Anti-Mage → Troll Warlord (0.97), Juggernaut (0.95), Bloodseeker (0.94), Ursa (0.94), Phantom Lancer (0.94)
Axe → Tidehunter (0.94), Mars (0.93), Underlord (0.93), Legion Commander (0.93), Beastmaster (0.92)
Bane → Vengeful Spirit (0.91), Jakiro (0.90), Disruptor (0.88), Lion (0.88), Crystal Maiden (0.88)
Bloodseeker → Anti-Mage (0.94), Phantom Lancer (0.92), Juggernaut (0.92), Troll Warlord (0.90), Ursa (0.89)
Crystal Maiden → Disruptor (0.95), Lich (0.89), Bane (0.88), Oracle (0.86), Jakiro (0.84)
Drow Ranger → Ursa (0.95), Troll Warlord (0.94), Juggernaut (0.93), Morphling (0.93), Phantom Lancer (0.92)
Earthshaker → Earth Spirit (0.91), Tiny (0.86), Sand King (0.84), Invoker (0.82), Kunkka (0.81)
(...)

I shared the similarity map and this list with my friends - all long-time Dota players - and everyone said the results match their intuition almost perfectly. Carries cluster with similar carries, supports with similar supports.

Using it for matchmaking

For our LAN parties, this means we can now build drafts that stay fair and interesting - even when everything is still random.

Here’s how it works now:

Each player on Team A still gets to pick their hero from 3 random heroes, just like before.
Then for Team B, each matching player (based on their ELO rating) receives 3 heroes most similar to their opponent’s 3.

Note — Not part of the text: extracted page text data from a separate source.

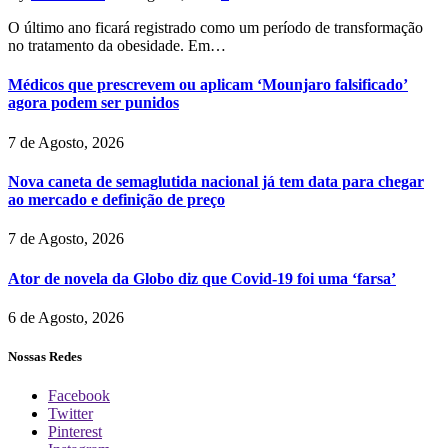
O último ano ficará registrado como um período de transformação
no tratamento da obesidade. Em…
Médicos que prescrevem ou aplicam ‘Mounjaro falsificado’
agora podem ser punidos
7 de Agosto, 2026
Nova caneta de semaglutida nacional já tem data para chegar
ao mercado e definição de preço
7 de Agosto, 2026
Ator de novela da Globo diz que Covid-19 foi uma ‘farsa’
6 de Agosto, 2026
Nossas Redes
Facebook
Twitter
Pinterest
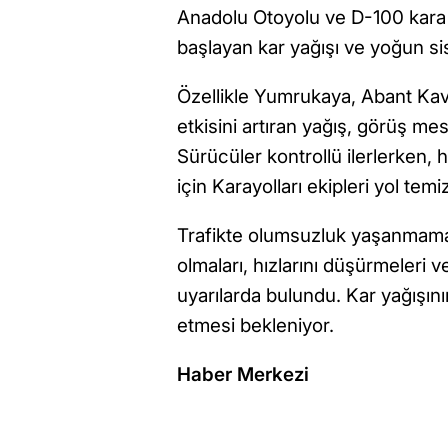
Anadolu Otoyolu ve D-100 kara 
başlayan kar yağışı ve yoğun sis
Özellikle Yumrukaya, Abant Kav
etkisini artıran yağış, görüş m
Sürücüler kontrollü ilerlerken
için Karayolları ekipleri yol tem
Trafikte olumsuzluk yaşanmaması 
olmaları, hızlarını düşürmeleri
uyarılarda bulundu. Kar yağışın
etmesi bekleniyor.
Haber Merkezi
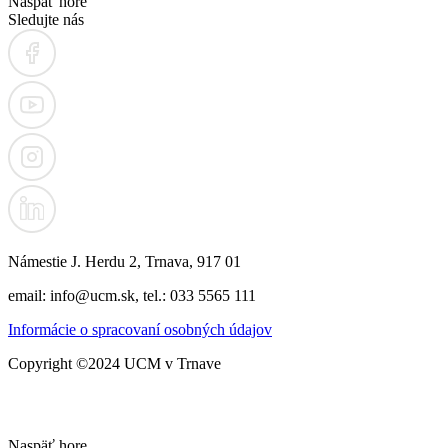
Naspäť hore
Sledujte nás
Námestie J. Herdu 2, Trnava, 917 01
email: info@ucm.sk, tel.: 033 5565 111
Informácie o spracovaní osobných údajov
Copyright ©2024 UCM v Trnave
Naspäť hore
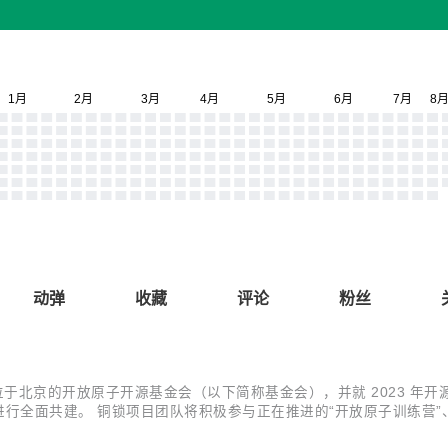
动弹
收藏
评论
粉丝
了位于北京的开放原子开源基金会（以下简称基金会），并就 2023 
作进行全面共建。 铜锁项目团队将积极参与正在推进的“开放原子训练营
项目团队也设计了一个小小的调查问卷，希望能收到大家的反馈，让我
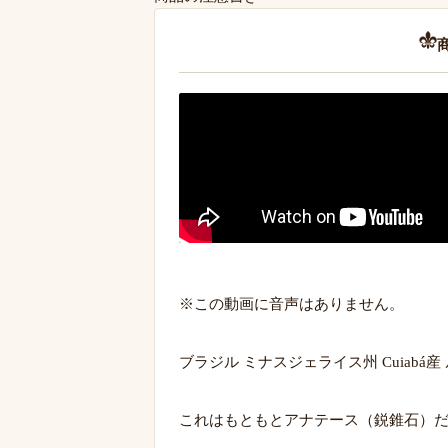
※この動画に音声はありません。
ブラジル ミナスジェライス州 Cuiabá
これはもともとアナテース（鋭錐石）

So instead of both teams rolling completely independent random sets, Team B’s lineup mirrors Team A’s roles - carries against carries, supports against supports, offlaners against offlaners - but using different heroes that fill the same role.

Example:

Team A best player picks 1 hero from:
1) HERO A (e.g. Anti-Mage)
2) HERO B (e.g. Axe)
3) HERO C (e.g. Bane)

Team B best player picks 1 hero from:
1) hero most similar to HERO A (e.g. Troll Warlord)
2) hero most similar to HERO B (e.g. Tidehunter)
3) hero most similar to HERO C (e.g. Vengeful Spirit)

same goes for the remaining players

Each player still makes a random-flavored choice, but both teams end up with comparable roles, disables, and lane balance. It keeps the matchups fun, fair, and far less dependent on pure luck.

What’s next

It won’t fix individual player-hero preferences yet, but it already makes drafts more consistent and enjoyable.

And honestly, seeing a neural network uncover Dota 2’s hidden structure from nothing but pick orders was worth it all by itself.

The best part? None of this was hard-coded or labeled — the model learned it purely from patterns in how pros draft heroes. It’s a neat example of how simple ML tools can reveal real structure hidden in messy data.

And the real best part? Our next LAN party is in just a few weeks!